> [COMPLETA LO SIGUIENTE]
#1 Reescribe el tramo del texto sobre el azar en Aristóteles que va desde "La propia definición" hasta "concurrir infinitos accidentes.", sustituyendo "incognoscible" por "inaccesible".
#2 En el texto sobre el azar en Aristóteles, ¿qué adjetivos se aplican a la causa en la cita entre comillas? Enuméralos todos.

> [FRAGMENTO PROPORCIONADO]
****************
En primer lugar, es necesario señalar que el análisis de lo indeterminado no ocupa un lugar propio en la Física ni aparece presentado como una de las tareas propias del físico, como sí lo son la cuestión del infinito (Fís.III, 4, 202b30-35) o la del vacío FísIV, 6, 213a11-13). Las referencias al azar se restringen al marco de la crítica que Aristóteles realiza a las teorías mecanicistas de los físicos anteriores y como contraposición de la teoría de las cuatro causas (Fís.II, 4, 195b31-35) –principalmente de la causa final (Fís.II, 2, 194a27)– entendidas, por un lado, como aquello que explica de modo suficiente los elementos determinantes del ser de las cosas de la naturaleza y, por el otro, como el método de conocimiento propio (Fís.II, 3,194b16-19; II, 198a22-23) de la ciencia natural.
La propia definición ontológica de lo azaroso, que se establece negativamente respecto de a la definición de la naturaleza, deja relegado al azar al ámbito de lo no-natural y de lo incognoscible, hecho que lleva directamente a la eliminación de los fenómenos fortuitos del campo de estudio de la física y de las ciencias en general. Los fenómenos azarosos no son naturales, como veremos con más detalle, porque son irregulares, carecen de finalidad y no poseen por sí mismos el principio de su movimiento. Esto imposibilita el alcance epistemológico de su configuración por parte del ser humano ya que, en cada uno de estos fenómenos, pueden concurrir infinitos accidentes.
La imposibilidad de recorrer el infinito unida a la indeterminabilidad de los accidentes da lugar a la incapacidad de prever (Fís.II, 5, 197a 17-21) este tipo de fenómenos extra rationem. En este sentido, refiriéndose a esta incapacidad cognoscitiva (Fís.II, 5, 197a9-10), derivada de las características ontológicas de los fenómenos azarosos y relativa a la posibilidad de conocerlos y explicarlos tanto a priori como a posteriori, Aristóteles habla del azar como de una “causa divina y demoníaca, indeterminada e inescrutable” (Fís.II, 4, 196b6). Dicho esto, es fácil intuir cómo, siendo consideradas por Aristóteles la razón y la explicación causal los únicos métodos válidos para adquirir el conocimiento a través de demostraciones apodícticas, lo azaroso y lo indeterminado quedan relegados al ámbito de lo irracional y lo oculto.
****************
> [DATOS DE ORIGEN]
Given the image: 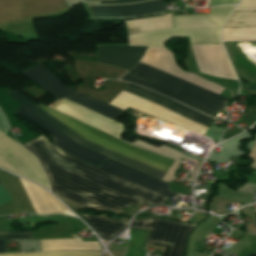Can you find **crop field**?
****************
> [RESPUESTAS COMPLETAS]
#1
La propia definición ontológica de lo azaroso, que se establece negativamente respecto de a la definición de la naturaleza, deja relegado al azar al ámbito de lo no-natural y de lo inaccesible, hecho que lleva directamente a la eliminación de los fenómenos fortuitos del campo de estudio de la física y de las ciencias en general. Los fenómenos azarosos no son naturales, como veremos con más detalle, porque son irregulares, carecen de finalidad y no poseen por sí mismos el principio de su movimiento. Esto imposibilita el alcance epistemológico de su configuración por parte del ser humano ya que, en cada uno de estos fenómenos, pueden concurrir infinitos accidentes.

#2 divina, demoníaca, indeterminada, inescrutable